SUPPLIED PASSAGE
⟨
Do you know what your customers see and do before they purchase from you?
They see your ads, interact with you on social media and explore your website before they buy. All these interactions—from the first ad impression to every “Please help” DM customers send—define your customer journey. To keep up with it all and better inform your social media marketing strategy, create a customer journey map as a blueprint to help you understand your customers at each stage.
Let’s explore what customer journey mapping is and how it helps your brand.
What is customer journey mapping?
A customer journey map is a visual representation of each point of interaction your customers have with your company. You can style the map like a flowchart, timeline, table or even on sticky notes.
Creating the map is a great internal exercise. Along the way, you might find pain points or touchpoints you didn’t know existed. A basic customer journey map includes the buying stages (and support touchpoints) a customer goes through.
More detailed maps include:
- actions your customers take
- good and bad emotions your customers experienced
- departments involved in customer touchpoints
- content types you serve your customers
- solutions to pain points
What is a customer touchpoint?
⟩
Keypoint coordinate data
⟨
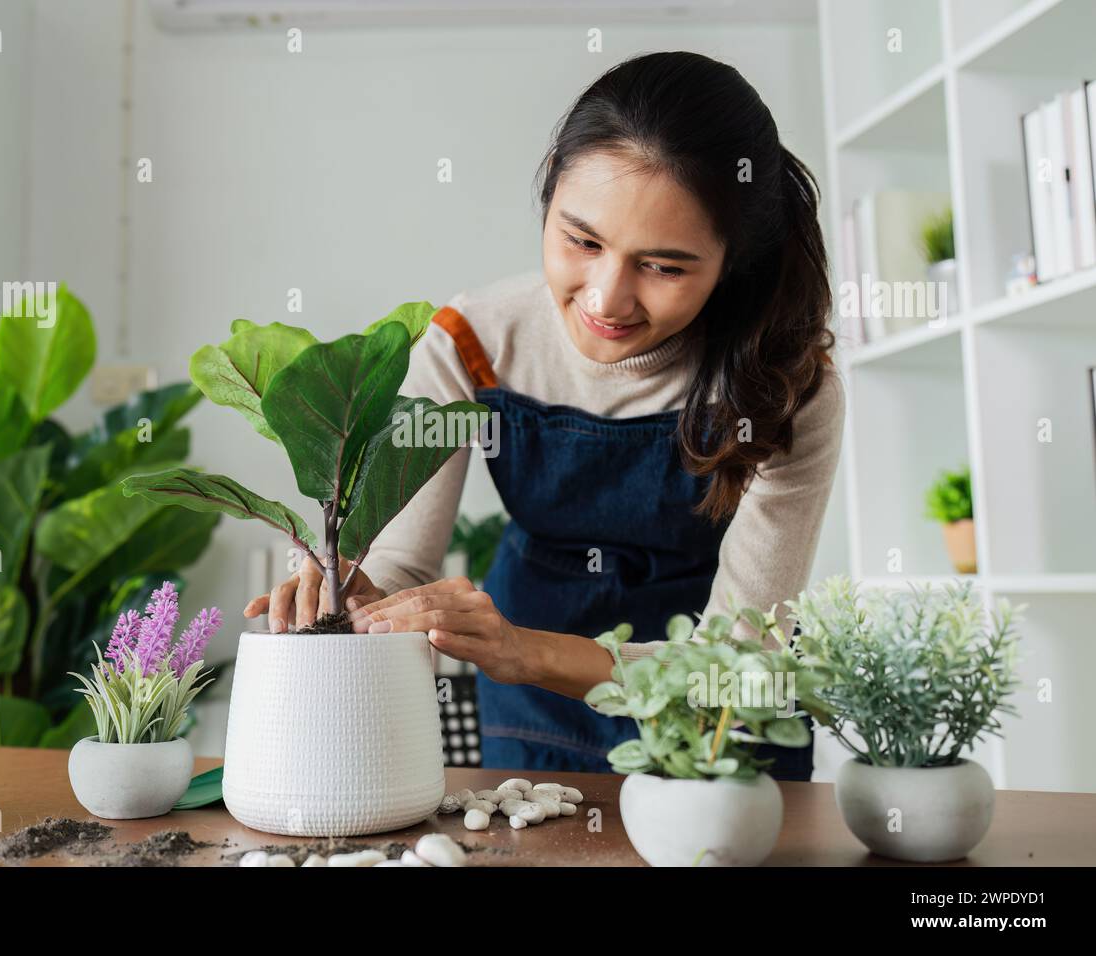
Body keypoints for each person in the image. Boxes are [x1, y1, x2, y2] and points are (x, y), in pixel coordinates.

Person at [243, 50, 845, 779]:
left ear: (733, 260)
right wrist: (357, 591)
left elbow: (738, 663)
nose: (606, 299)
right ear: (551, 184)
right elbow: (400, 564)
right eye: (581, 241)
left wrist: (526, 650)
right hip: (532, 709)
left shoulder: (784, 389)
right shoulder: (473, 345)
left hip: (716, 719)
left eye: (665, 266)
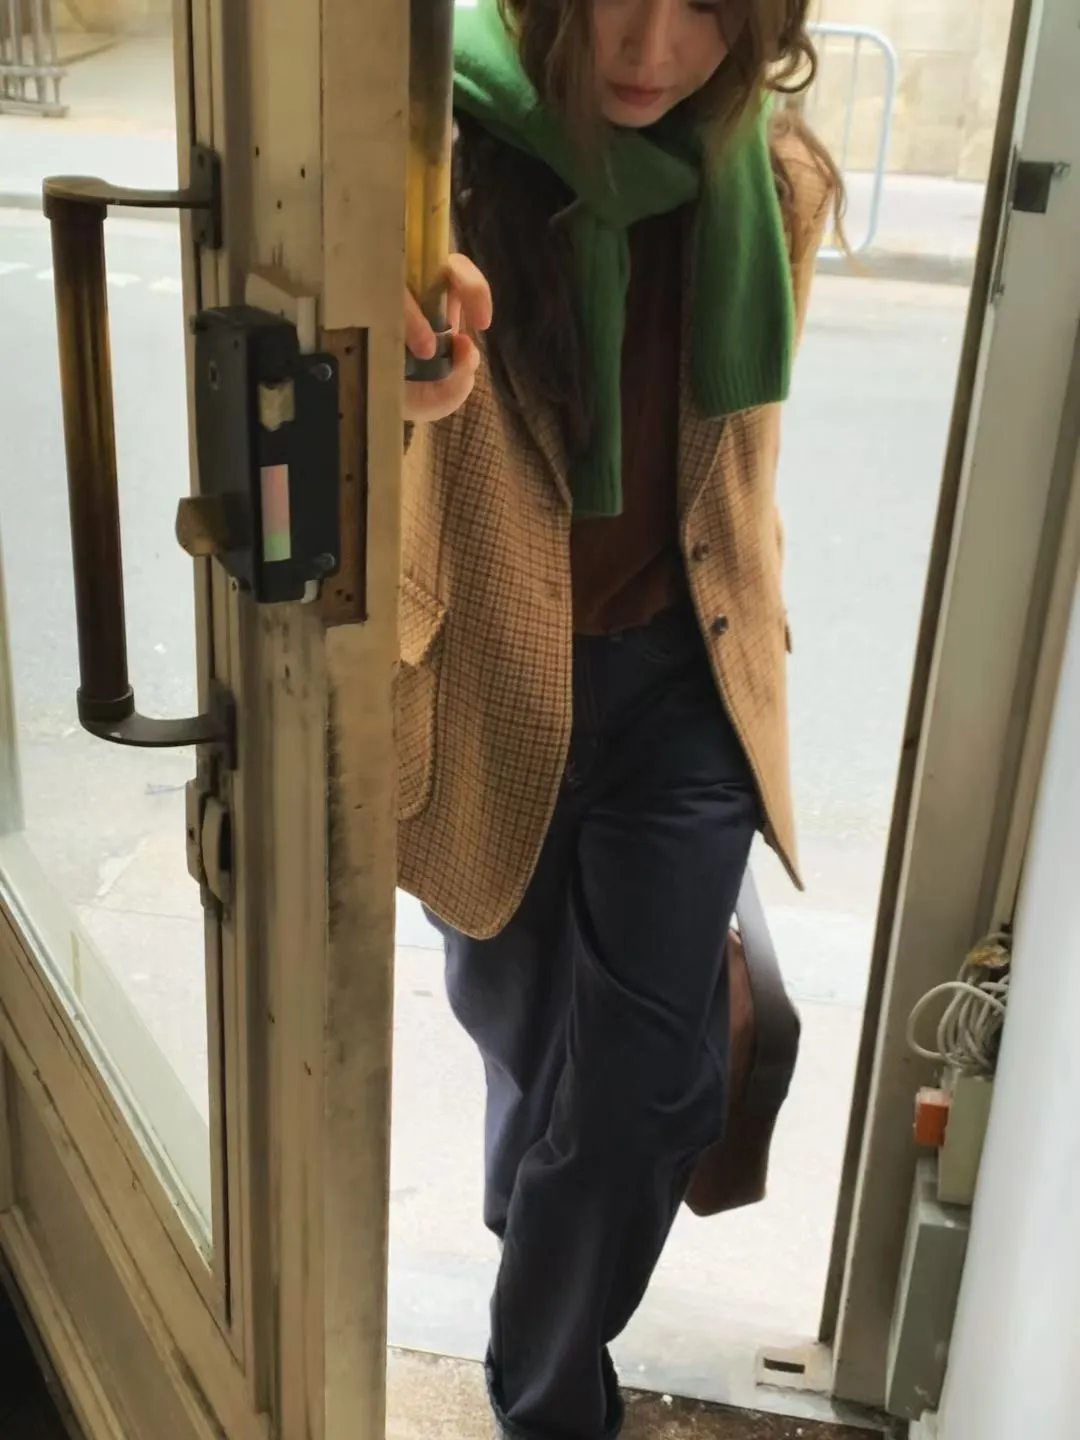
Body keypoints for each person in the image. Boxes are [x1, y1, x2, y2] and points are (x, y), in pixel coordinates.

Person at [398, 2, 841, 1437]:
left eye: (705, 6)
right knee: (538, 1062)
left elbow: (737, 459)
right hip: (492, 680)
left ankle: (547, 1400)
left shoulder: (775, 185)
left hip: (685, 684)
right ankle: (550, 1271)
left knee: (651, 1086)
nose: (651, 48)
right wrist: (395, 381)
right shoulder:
⟩
PROBLEMS TO WORK ON
1. In the customer journey mapping text, what styles can a customer journey map take?
2. Name every element that the customer journey mapping text says more detailed maps include.
3. Resume the customer journey mapping text after the heading "What is a customer touchpoint?"

WRITTEN RESPONSES
1. A flowchart, a timeline, a table or even sticky notes.

2.
- Actions your customers take
- Good and bad emotions your customers experienced
- Departments involved in customer touchpoints
- Content types you serve your customers
- Solutions to pain points

3.
A touchpoint on the customer journey map is the point of interaction a customer has with your brand. It doesn’t need to be a two-way interaction. Seeing a social media ad, getting a branded newsletter and asking a friend for a product recommendation are all touchpoints.
Customers may experience emotions and actions at touchpoints. When someone asks for product recommendations, people might mention your brand. You might not serve that recommendation to them directly but someone still introduces you to a potential customer.
What are the benefits of customer journey mapping?
A customer journey map puts the customer first by giving you a deeper understanding of how your customers interact with your brand. This enable you to make better decisions and improve customer experiences.
When coupled with social media market research, they help brands:
- Provide an overview of the resources your customers use. This helps determine the ROI of customer-centric engagement and service. For example, if blogs are your highest traffic sources, investing more in those channels makes sense.
- Identify content gaps. Pain points without solutions are an excellent source for content ideation and development. If customers need help with a specific product issue, for example, but find limited guidance, create in-depth video tutorials to address this pain point.
- Identify inefficiencies. Maybe some processes are repetitive, or some solutions cause more friction. If your customers have trouble checking out due to a complicated form, for example, simplify it to reduce cart abandonment rates.
- Generate marketing campaign ideas. A clear understanding of customer motivations and journey stages creates targeted campaigns. You can provide them with relevant content and incentives to move them closer to a purchase.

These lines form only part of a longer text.